When I moved to England a second time, Kathy developed new friendships. After I returned to the Bay Area, things were no longer the same between us. I met the women she hung out with but felt no connection to them. Occasionally we still talked on the telephone or met for lunch. Her family invited me to Kathy’s surprise 60th birthday party. I went. She called, crying, when her granddaughter died. I attended the memorial service. She phoned to tell me she was retiring. I took her out to lunch to celebrate. I told her I missed her. I wanted to reconnect. She said she missed me too and needed to be away from her friends. “They’re not healthy for me,” she said.
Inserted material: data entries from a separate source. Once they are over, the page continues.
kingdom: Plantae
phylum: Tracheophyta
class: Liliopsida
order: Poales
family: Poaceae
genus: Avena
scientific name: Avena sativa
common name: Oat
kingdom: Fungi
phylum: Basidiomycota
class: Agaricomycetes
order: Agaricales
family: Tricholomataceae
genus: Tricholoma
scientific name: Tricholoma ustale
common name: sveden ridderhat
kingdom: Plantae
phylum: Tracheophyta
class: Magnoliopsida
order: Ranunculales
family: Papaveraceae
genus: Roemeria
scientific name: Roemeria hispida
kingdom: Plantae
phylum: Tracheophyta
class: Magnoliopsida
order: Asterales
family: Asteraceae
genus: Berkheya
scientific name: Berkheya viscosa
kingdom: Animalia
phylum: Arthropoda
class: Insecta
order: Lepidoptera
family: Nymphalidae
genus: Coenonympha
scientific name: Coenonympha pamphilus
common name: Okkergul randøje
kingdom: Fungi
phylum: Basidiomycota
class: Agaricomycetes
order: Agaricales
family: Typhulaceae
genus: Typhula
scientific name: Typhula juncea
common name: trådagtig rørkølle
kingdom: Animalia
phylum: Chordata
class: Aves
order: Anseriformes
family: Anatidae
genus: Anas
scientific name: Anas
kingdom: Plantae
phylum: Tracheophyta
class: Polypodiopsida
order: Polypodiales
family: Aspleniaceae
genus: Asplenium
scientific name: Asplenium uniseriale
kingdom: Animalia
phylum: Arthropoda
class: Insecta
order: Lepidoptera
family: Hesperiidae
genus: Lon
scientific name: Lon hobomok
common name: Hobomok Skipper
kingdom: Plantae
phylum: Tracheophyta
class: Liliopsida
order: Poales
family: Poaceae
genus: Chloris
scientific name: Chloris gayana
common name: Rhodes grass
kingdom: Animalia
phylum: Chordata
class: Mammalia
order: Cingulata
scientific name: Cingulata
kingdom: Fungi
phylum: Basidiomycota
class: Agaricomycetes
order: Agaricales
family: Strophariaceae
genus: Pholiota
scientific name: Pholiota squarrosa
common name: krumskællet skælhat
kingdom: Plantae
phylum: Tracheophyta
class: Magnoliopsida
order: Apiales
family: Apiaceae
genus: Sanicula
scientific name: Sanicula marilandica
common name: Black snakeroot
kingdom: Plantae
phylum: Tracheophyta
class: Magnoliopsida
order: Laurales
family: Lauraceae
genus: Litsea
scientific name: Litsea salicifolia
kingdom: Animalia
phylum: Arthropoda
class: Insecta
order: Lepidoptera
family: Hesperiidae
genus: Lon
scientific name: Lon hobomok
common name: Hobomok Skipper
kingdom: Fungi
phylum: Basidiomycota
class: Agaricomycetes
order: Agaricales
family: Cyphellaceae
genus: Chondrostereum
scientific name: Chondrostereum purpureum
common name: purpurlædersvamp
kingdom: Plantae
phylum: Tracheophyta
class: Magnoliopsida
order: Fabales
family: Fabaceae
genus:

We agreed to see each other more frequently, but nothing changed. I called several times, months apart, and left messages on her answering machine. No response. She often had a temporary roommate, someone who needed a free place to stay—a niece, one of her children, a friend. Perhaps they didn’t tell her about my calls. I telephoned that Diane had been appointed interim college president. Kathy left me a message that she’d read it in the paper. I called to tell her I was retiring. No reply.
I gave up.
At the memorial, I learned Kathy struggled with Alzheimer’s for the previous five years. Her children took turns living with her until they could no longer handle her needs. She moved to a care facility.
I cried at the funeral and chastised myself for not trying harder to keep our friendship alive. Perhaps her lack of response related to early symptoms of the disease. I’ll never know.
Although she died recently, I’d already missed her for a long time.